By Hou Liqiang and Hu Meidong | China Daily | Updated: 2017-07-10 07:14

Local opposition Root and branch reform helps raise farmers' incomes

About 20 percent of the villagers opposed the redistribution of resources, and some even lodged complaints against Li with the county government because they thought the move would result in the erosion of collectively-owned assets.

One person who stood by Li was Yan Jinjing, deputy director of the Fujian Forestry Administration who was the local Party chief at the time. "As there was no experience of, or policy for, the reform of forest ownership we could have chosen to do nothing. But the reforms were related to people's interests, and it was our responsibility to protect those interests," said Yan, who found himself under great pressure because failure could result in even greater deforestation.

When villagers discussed how to distribute the assets, a number of wealthy outsiders contacted Li and promised to reward him if he sold some of the forest to them. Li refused.

"The villagers had lived off the mountains for generations. If they didn't even own a small area of the mountain, it would be hard for them to make a living," he said.

With the help of about 10 officials from the county government, a plan was eventually drafted that satisfied the villagers. At the end of 2001, the villagers received ownership certificates for the sections of forest they had been allocated.

In April 2002, the county government began to roll out the reform, known as the Collective Forestry Ownership System, across the county, despite the fact that the higher level of government had not authorized the move.

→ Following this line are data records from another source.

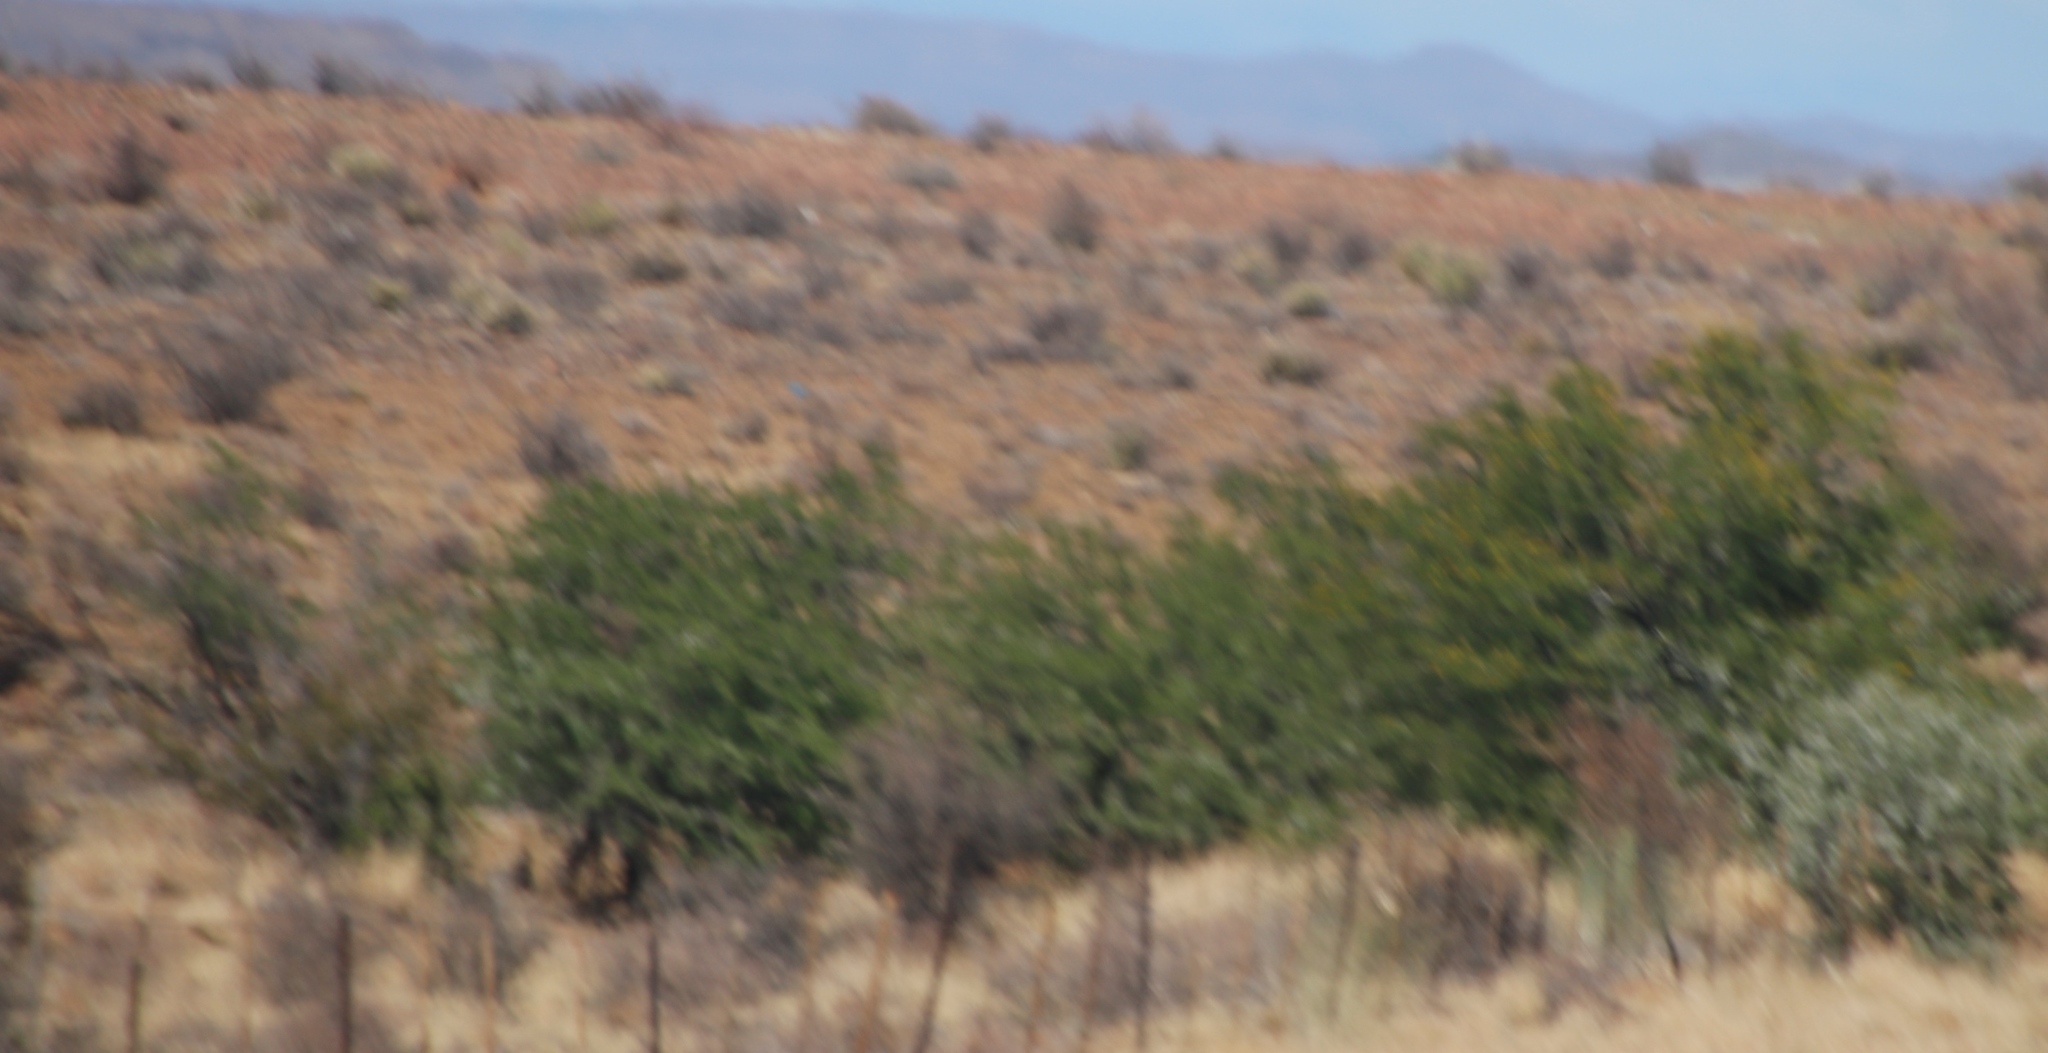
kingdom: Plantae
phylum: Tracheophyta
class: Magnoliopsida
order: Fabales
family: Fabaceae
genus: Vachellia
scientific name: Vachellia karroo
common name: Sweet thorn
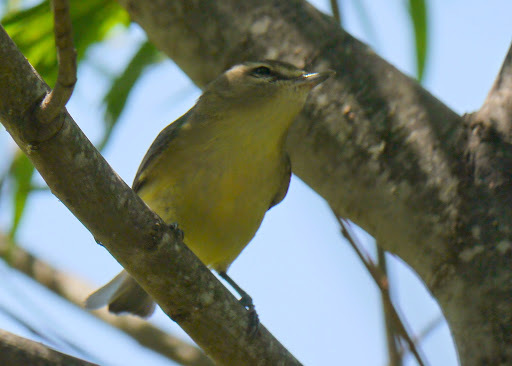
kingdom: Animalia
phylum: Chordata
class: Aves
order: Passeriformes
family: Vireonidae
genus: Vireo
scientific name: Vireo philadelphicus
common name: Philadelphia vireo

The reform won support from Xi when he visited Wuping in June that year. During his visit, the then-governor said: "The reform of the forestry system is on the right track. It should be put forward in a down-to-earth way, so the people will benefit."

He also said the reforms should follow the example of the Household Responsibility System, which was introduced in the 1980s and allocated land to individual farmers via contracts. They were allowed to either sell surplus produce at market rates or keep it for their own use.

The reform also protected Wuping's ecosystem. According to Li, before the redistribution of resources, forest fires were common because the villagers had no vested interest in the woodland and few helped to put out fires. Once the reform had been implemented, however, they began to take better care of their assets.

"After the reforms, there were no more forest fires because the villagers became more cautious about where they lit fires to ensure their assets weren't damaged," he said.

According to the county government, almost 47,667 hectares of trees have been planted since 2002, equal to the total area planted between 1977 and 2002. Now, the county's forestry coverage rate is almost 80 percent, up from 76.8 percent in 2001.

Yan said Xi's support at the most challenging time in the reform process was "decisively significant" for its success.